QC test for irregular pvalue histogram

  • The same idea can be used to test departures from uniformity anywhere between 0 and 1, not only near 0
  • A binwidth of 0.05 gives 20 bins, and Bonferroni corrected \(\alpha= 0.05/20 = 0.0025\), or the \(Bin_{.9975}(m, b)\) percentile

Example:

  • Recall the study of (Fischl et al. 2014)
  • \(m\) = 23,332 tests
  • bin-width: \(b = 0.05\)
  • Bonferroni corrected null threshold is:
qbinom(p = 0.9975, size = 23332, prob = 0.05);
[1] 1261

Correlated pvalues

  • All previous results assume the pvalues are independent
  • Rarely true for cancer ’omic studies (e.g. correlated genes)
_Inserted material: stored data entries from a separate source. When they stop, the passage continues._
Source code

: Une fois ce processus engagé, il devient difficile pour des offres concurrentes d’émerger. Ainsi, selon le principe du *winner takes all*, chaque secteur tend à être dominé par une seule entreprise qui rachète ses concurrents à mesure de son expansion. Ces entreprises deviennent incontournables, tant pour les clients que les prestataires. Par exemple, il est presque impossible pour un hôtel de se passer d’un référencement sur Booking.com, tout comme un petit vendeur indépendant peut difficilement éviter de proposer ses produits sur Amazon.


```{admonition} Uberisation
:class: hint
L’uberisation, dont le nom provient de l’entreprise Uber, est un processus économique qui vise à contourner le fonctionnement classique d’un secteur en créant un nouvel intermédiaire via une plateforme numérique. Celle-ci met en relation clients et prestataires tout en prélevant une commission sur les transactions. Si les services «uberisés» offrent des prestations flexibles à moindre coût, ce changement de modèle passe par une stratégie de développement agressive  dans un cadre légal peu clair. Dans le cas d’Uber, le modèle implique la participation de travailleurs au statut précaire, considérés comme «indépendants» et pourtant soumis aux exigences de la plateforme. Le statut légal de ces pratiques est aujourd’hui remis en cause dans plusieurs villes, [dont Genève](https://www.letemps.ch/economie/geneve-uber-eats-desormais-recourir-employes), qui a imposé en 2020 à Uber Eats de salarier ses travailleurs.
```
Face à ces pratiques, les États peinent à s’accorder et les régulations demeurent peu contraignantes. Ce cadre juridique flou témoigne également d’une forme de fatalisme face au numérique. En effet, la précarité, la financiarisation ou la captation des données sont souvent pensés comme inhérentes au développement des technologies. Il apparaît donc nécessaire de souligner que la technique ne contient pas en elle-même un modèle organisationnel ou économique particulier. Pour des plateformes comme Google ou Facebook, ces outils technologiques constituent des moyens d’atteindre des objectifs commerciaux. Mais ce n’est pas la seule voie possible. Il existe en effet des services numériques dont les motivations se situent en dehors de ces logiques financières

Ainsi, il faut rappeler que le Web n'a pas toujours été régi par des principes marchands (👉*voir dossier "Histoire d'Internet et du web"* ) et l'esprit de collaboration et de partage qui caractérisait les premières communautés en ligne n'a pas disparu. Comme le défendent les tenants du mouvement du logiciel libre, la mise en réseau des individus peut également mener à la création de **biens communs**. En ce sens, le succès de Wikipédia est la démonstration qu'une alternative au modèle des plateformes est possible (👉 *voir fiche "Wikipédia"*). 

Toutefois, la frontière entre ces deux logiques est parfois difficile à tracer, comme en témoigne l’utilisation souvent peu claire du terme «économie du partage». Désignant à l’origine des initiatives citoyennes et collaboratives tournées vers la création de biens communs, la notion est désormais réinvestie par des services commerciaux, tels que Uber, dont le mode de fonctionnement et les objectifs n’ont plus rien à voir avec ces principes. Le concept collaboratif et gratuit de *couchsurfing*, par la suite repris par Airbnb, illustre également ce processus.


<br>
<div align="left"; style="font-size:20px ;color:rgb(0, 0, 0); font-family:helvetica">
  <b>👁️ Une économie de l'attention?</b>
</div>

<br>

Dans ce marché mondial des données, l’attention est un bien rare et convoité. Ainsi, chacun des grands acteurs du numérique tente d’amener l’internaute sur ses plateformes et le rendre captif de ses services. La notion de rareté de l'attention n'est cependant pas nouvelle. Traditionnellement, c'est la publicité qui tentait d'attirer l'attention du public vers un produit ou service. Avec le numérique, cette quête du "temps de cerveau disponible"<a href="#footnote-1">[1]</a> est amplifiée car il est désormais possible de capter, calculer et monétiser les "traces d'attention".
(Breheny 2018) propose a permutation method for the previous signal and QC tests that accounts for correlation:

  • For example, test association between outcome \(Y\) with gene expression matrix \(X\)
  1. Permute \(Y\) to remove relationship between \(Y\) and \(X\) while preserving the correlation structure of \(X\)
  2. Rerun all tests on permuted dataset and record the pvalues
    • Obtains p-values from the null distribution without assuming independence
  3. Record the count in the most highest bin from (2)
  4. Repeat (1-3) 1000 times
  5. The permutation-corrected QC cutoff is the 95th percentile of the distribution in (4)
    • Similarly, for the permutation-corrected signal cutoff, record the number of p<0.05 in each permutation dataset, then use 95th percentile of this distribution.

Example:

Unpublished gene expression study

Histogram suggests problem, but genes are correlated:

Permutation-corrected QC cutoff suggests no problem:

Summary

  • Flat pvalue histogram \(H_0\) always true
  • Slopes down left-to-right \(H_A\) sometimes true
    • Binomial test for signal: far-left bin deviate from \(H_0\)?
    • If no tests significant after multiple testing correction, but the Binomial test is significant for an overall signal, this suggests your study was underpowered.
  • Irregular histograms problem with analysis/study
    • QC binomial test: does any area of hist deviate from \(H_0\)?
    • Try a robust nonparametric method instead
    • Check measurement error or problems in study design
  • In practice, apply the signal and QC tests assuming independence. If you exceed either threshold, try the permutation method to confirm.

R function

pvalue.histogram <- function(
    pvalues, # vector of pvalues
    b = 0.05, # width of each bin in histogram
    alpha = 0.05, # significance level of signal test
    ... # other args to create.histogram
    ) {
    stopifnot(all(is.numeric(pvalues)) & all(pvalues > 0) & all (pvalues < 1));
    stopifnot(length(b) == 1 & is.numeric(b) & b >= 0 & b <= 0.2);

    p.df <- data.frame(p = pvalues);
    m <- sum(!is.na(pvalues));
    signal.cutoff <- qbinom(
        p = 1 - alpha,
        size = m,
        prob = b
        );
    qc.cutoff <- qbinom(
        p = 1 - alpha / (1 / b),
        size = m,
        prob = b
        );
    BoutrosLab.plotting.general::create.histogram(
        x = p.df$p,
        ylab.label = 'Frequency',
        xlab.label = 'pvalues',
        breaks = seq(0, 1, by = b),
        type = 'count',
        abline.h = c(signal.cutoff, qc.cutoff),
        abline.col = c('red', 'blue'),
        abline.lwd = 3
        );
    }
# Example:
set.seed(123);
pvals <- c(
    runif(20, 0, 0.001),
    runif(80)
    );
pvalue.histogram(pvals);

Signal and QC thresholds

References

Breheny, Patrick et al. 2018. “P-Value Histograms: Inference and Diagnostics.” High-Throughput 7 (3): 23.
Fischl, Adrian M, Paula M Heron, Arnold J Stromberg, and Timothy S McClintock. 2014. “Activity-Dependent Genes in Mouse Olfactory Sensory Neurons.” Chemical Senses 39 (5): 439–49.
Rogier, Eric W, Aubrey L Frantz, Maria EC Bruno, Leia Wedlund, Donald A Cohen, Arnold J Stromberg, and Charlotte S Kaetzel. 2014. “Secretory Antibodies in Breast Milk Promote Long-Term Intestinal Homeostasis by Regulating the Gut Microbiota and Host Gene Expression.” Proceedings of the National Academy of Sciences 111 (8): 3074–79.